2021 has been rather eventful for Japan. The Year of the Ox started on a strong note, with the Japanese stock market reaching a 30-year high. However, delays in reopening the economy, combined with concerns over the Tokyo Olympic and Paralympic Games, weighed on the stock market during the summer.
Autumn saw the unexpected arrival of a new prime minister, Fumio Kishida. He defied initial expectations to lead the ruling Liberal Democratic Party to a comfortable majority in the general election, securing political stability within Japan. The domestic equity market responded positively to this news.
With the cloud of macro and political uncertainties now broadly dispersing, we believe Japanese equities will catch up with their global peers in 2022. However, we believe there are other reasons to be more optimistic about Japan right now.

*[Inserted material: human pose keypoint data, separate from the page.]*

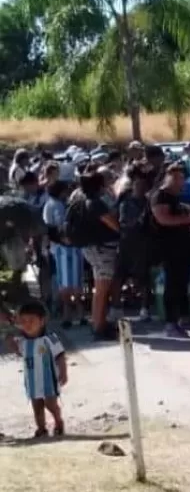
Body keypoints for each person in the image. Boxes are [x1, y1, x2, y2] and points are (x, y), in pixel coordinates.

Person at [5, 301, 67, 437]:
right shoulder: (23, 341)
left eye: (31, 320)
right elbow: (18, 351)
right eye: (23, 321)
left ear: (42, 321)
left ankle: (58, 421)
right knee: (37, 407)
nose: (27, 324)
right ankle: (41, 428)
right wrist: (10, 342)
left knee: (51, 404)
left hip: (49, 380)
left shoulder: (49, 339)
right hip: (32, 382)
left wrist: (63, 372)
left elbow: (60, 355)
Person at [150, 163, 190, 338]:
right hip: (169, 249)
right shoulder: (160, 196)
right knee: (172, 285)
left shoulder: (178, 197)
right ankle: (170, 322)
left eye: (181, 177)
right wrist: (188, 219)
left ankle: (181, 319)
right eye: (174, 177)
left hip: (183, 248)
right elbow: (163, 219)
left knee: (181, 284)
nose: (178, 180)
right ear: (166, 177)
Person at [75, 171, 121, 339]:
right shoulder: (96, 204)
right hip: (102, 250)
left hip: (93, 249)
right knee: (102, 289)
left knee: (101, 288)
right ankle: (98, 327)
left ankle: (99, 324)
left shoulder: (82, 201)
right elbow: (114, 224)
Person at [113, 164, 153, 323]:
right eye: (137, 183)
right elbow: (121, 220)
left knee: (144, 277)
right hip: (125, 242)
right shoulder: (124, 200)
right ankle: (116, 307)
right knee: (118, 276)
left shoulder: (148, 202)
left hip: (143, 243)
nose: (140, 186)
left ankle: (145, 309)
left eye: (143, 184)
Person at [43, 180, 84, 329]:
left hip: (68, 248)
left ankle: (78, 314)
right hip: (63, 249)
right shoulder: (54, 206)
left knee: (72, 281)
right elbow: (53, 229)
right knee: (68, 283)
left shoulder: (57, 204)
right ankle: (70, 314)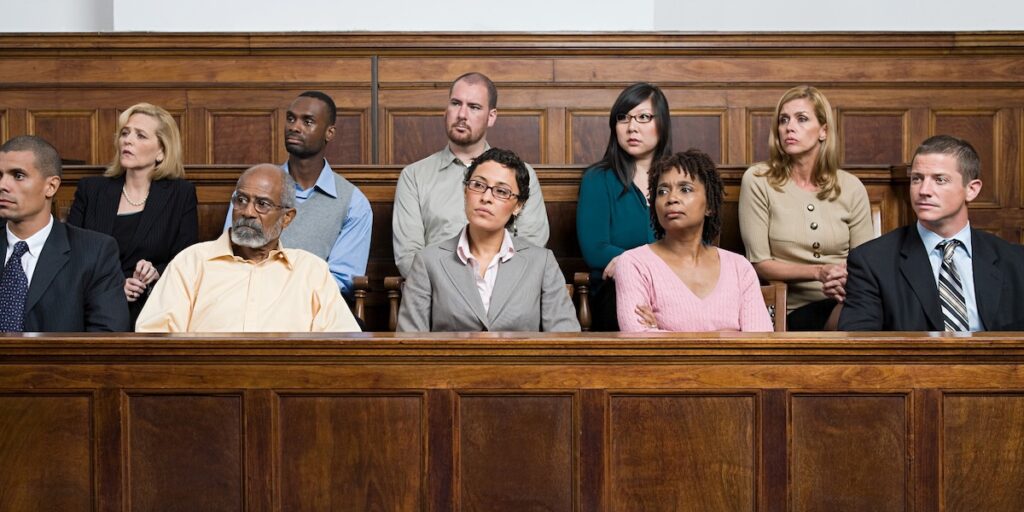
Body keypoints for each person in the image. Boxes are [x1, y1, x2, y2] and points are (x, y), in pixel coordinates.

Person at [137, 164, 360, 332]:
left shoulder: (311, 272)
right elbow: (156, 341)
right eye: (241, 200)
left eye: (262, 204)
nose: (248, 212)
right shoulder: (191, 263)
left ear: (287, 217)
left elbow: (341, 347)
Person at [839, 135, 1024, 331]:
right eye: (917, 179)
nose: (924, 190)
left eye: (940, 180)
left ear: (972, 190)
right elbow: (859, 348)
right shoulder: (872, 262)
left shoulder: (1016, 261)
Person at [396, 148, 579, 332]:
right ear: (465, 191)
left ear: (518, 205)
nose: (486, 198)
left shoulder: (542, 262)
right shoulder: (428, 262)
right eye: (478, 185)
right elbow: (409, 347)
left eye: (501, 191)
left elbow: (565, 344)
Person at [738, 85, 872, 330]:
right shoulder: (758, 180)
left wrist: (843, 281)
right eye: (784, 120)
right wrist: (819, 272)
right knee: (859, 318)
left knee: (879, 309)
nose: (789, 127)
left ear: (823, 130)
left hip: (847, 298)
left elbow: (866, 264)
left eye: (801, 119)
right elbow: (759, 263)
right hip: (789, 308)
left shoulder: (851, 187)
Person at [393, 72, 549, 277]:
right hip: (438, 297)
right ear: (446, 109)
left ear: (491, 116)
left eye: (474, 107)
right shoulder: (414, 176)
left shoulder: (522, 173)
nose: (462, 115)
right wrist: (458, 288)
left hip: (505, 294)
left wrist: (488, 285)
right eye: (456, 103)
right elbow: (408, 257)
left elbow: (531, 246)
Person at [222, 91, 372, 298]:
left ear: (330, 133)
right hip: (246, 298)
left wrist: (285, 297)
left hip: (310, 310)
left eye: (307, 121)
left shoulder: (354, 203)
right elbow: (229, 254)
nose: (294, 127)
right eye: (291, 119)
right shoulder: (253, 188)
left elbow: (341, 280)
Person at [67, 103, 197, 325]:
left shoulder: (180, 194)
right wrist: (115, 285)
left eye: (140, 136)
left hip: (149, 306)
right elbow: (71, 254)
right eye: (125, 133)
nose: (128, 140)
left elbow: (186, 258)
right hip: (91, 303)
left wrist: (155, 272)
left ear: (161, 151)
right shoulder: (92, 190)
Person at [615, 150, 772, 332]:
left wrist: (661, 332)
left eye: (685, 189)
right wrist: (726, 335)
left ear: (710, 206)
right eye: (662, 191)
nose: (671, 199)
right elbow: (641, 342)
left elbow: (759, 343)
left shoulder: (739, 268)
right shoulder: (634, 263)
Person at [0, 135, 129, 332]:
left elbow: (107, 340)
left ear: (51, 186)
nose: (3, 185)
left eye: (18, 175)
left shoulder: (95, 252)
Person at [577, 82, 672, 331]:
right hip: (616, 294)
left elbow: (697, 246)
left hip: (674, 289)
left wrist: (629, 260)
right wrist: (642, 268)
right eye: (623, 118)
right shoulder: (598, 179)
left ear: (661, 123)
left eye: (643, 117)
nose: (632, 127)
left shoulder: (680, 178)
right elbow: (595, 249)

There has been a significant increase in the uptake of Covid-19 vaccines, as well as a decline in new cases. This has led to a gradual reopening of the economy, which should unleash domestic consumer spending. Prime Minister Kishida has made it his priority to reboot the economy, and this year’s stimulus package of several tens of trillions of yen should be a tailwind for the domestic economy. If the prime minister succeeds, his reward may come in the form of another victory in the Upper House election next summer.

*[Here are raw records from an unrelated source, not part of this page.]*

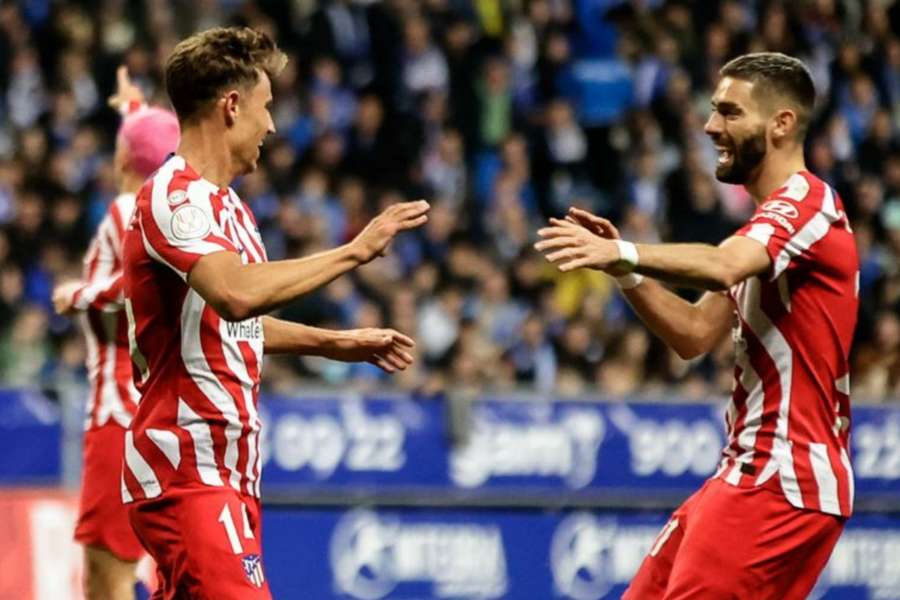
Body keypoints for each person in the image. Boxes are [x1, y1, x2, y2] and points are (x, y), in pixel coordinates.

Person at [119, 27, 428, 599]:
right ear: (230, 106)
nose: (273, 126)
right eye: (266, 107)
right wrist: (355, 251)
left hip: (231, 473)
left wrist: (336, 344)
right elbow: (235, 293)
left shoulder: (231, 210)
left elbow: (230, 325)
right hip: (188, 469)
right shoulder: (173, 196)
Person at [536, 52, 857, 599]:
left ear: (781, 123)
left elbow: (723, 264)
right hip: (746, 469)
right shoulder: (768, 232)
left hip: (781, 474)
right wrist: (623, 271)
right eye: (713, 112)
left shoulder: (807, 205)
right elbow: (693, 334)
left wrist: (624, 248)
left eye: (730, 113)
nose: (711, 127)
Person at [52, 66, 180, 600]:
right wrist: (135, 110)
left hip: (116, 416)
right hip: (149, 411)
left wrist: (74, 296)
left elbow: (139, 286)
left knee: (108, 578)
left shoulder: (124, 210)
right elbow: (150, 148)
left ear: (122, 159)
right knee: (118, 574)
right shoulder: (164, 204)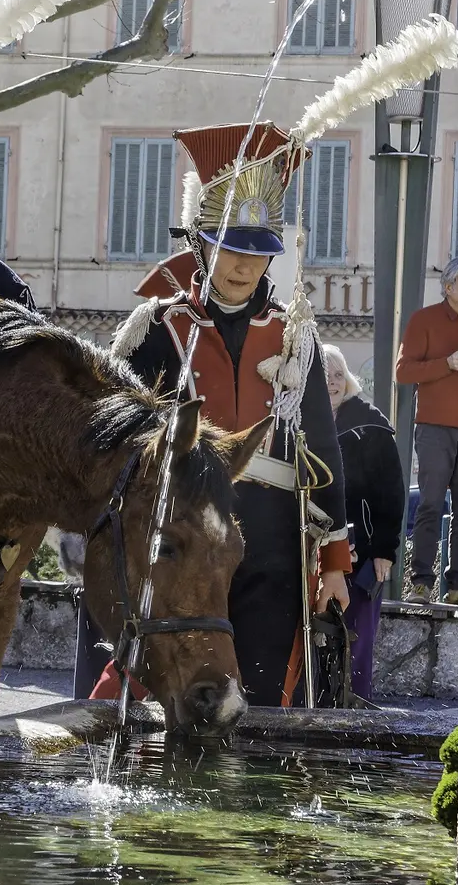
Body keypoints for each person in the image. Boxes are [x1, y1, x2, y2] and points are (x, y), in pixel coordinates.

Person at [102, 123, 351, 708]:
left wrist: (335, 560)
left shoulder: (295, 337)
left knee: (261, 694)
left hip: (271, 536)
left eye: (258, 252)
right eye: (230, 247)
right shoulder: (156, 330)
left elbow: (323, 446)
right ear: (200, 244)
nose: (243, 264)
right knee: (170, 686)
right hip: (180, 533)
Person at [395, 256, 458, 605]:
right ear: (448, 286)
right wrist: (448, 364)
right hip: (435, 429)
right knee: (430, 505)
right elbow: (403, 371)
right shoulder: (424, 320)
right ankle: (421, 582)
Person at [322, 343, 404, 701]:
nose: (332, 382)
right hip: (315, 548)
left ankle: (356, 704)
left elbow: (392, 492)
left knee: (359, 635)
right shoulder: (298, 420)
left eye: (338, 374)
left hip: (365, 550)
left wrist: (385, 550)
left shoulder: (370, 423)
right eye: (323, 376)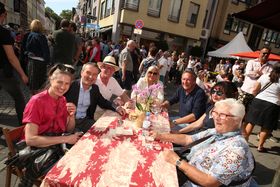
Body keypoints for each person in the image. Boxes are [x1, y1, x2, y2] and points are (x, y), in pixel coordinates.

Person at [153, 99, 255, 186]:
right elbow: (188, 139)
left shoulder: (237, 150)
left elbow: (209, 182)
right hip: (187, 172)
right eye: (215, 113)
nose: (216, 118)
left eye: (223, 115)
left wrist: (177, 161)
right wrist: (159, 136)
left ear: (237, 120)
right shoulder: (216, 131)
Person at [19, 64, 81, 186]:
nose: (63, 87)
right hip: (34, 151)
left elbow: (69, 129)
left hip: (53, 147)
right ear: (51, 79)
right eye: (59, 82)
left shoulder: (62, 100)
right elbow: (30, 140)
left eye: (67, 83)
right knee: (69, 174)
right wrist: (67, 138)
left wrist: (71, 116)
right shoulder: (37, 101)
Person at [65, 63, 126, 133]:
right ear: (81, 73)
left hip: (86, 121)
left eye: (94, 74)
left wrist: (117, 107)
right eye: (88, 73)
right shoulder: (70, 86)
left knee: (107, 132)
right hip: (68, 122)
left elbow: (103, 102)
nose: (91, 77)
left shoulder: (95, 88)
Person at [0, 2, 28, 125]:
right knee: (19, 97)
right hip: (3, 71)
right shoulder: (3, 32)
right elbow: (11, 57)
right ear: (2, 15)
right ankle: (24, 126)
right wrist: (23, 74)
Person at [244, 63, 280, 152]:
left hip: (258, 101)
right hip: (272, 104)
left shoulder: (265, 76)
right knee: (266, 126)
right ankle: (260, 146)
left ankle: (244, 142)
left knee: (251, 122)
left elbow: (255, 89)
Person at [25, 19, 50, 94]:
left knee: (33, 83)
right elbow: (46, 50)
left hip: (32, 61)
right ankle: (38, 99)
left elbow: (25, 49)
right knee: (40, 83)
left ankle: (33, 98)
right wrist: (47, 62)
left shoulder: (28, 35)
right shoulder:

Japan should benefit from a post-pandemic resumption in capital expenditure plans globally, given its relatively large exposure to the capital goods sector. We maintain our constructive view on capital investment from a mid- to long-term perspective. The pandemic has sped up digitalisation and automation shifts, and in our view, this should translate to sustained earnings growth - especially among leading factory automation names in Japan.
There’s also the intensifying rivalry between the US and China, with the latter having called for a reconfiguration of the global supply chain system for years. The recent disruptions triggered by the pandemic are forcing manufacturers to rethink supply chains, and this is likely going to be a longer-term trend.
In addition, environmental issues, such as climate change, remain mainstream policies. Environment-related investments and innovations are key areas where both governments and the corporate sector are likely to spend money in the future.
Corporate governance reform remains another secular trend in Japan. The Tokyo Stock Exchange (TSE) is set to reorganise its market segments in April 2022. It sets a higher governance standard for companies that want to be listed on the ‘Prime Market’, which will replace the TSE 1st Section, with the aim of attracting more investors looking for companies with sound governance and sufficient liquidity.
Japanese management has strong reputational incentives for their companies to be listed in TSE 1st Section, and will therefore strive to meet the Prime Market requirements. To be listed within the Prime Market, a company must ensure that independent directors must make up at least a third of a company’s board members. Back in 2015, only 12% of companies would have fulfilled this requirement. However, at this year’s annual general meeting, over 70% of TSE 1st Section companies could tick this box.
Changes are also being made to strategic shareholdings, whereby companies hold minority shares in other companies for the sake of business relations. The Prime Market requirement sets a minimum threshold of a free-float ratio of 35%, where strategic holdings are excluded from the count. An increase in extraordinary gains on securities sales shows progress in unwinding strategic shareholdings (Figure 1).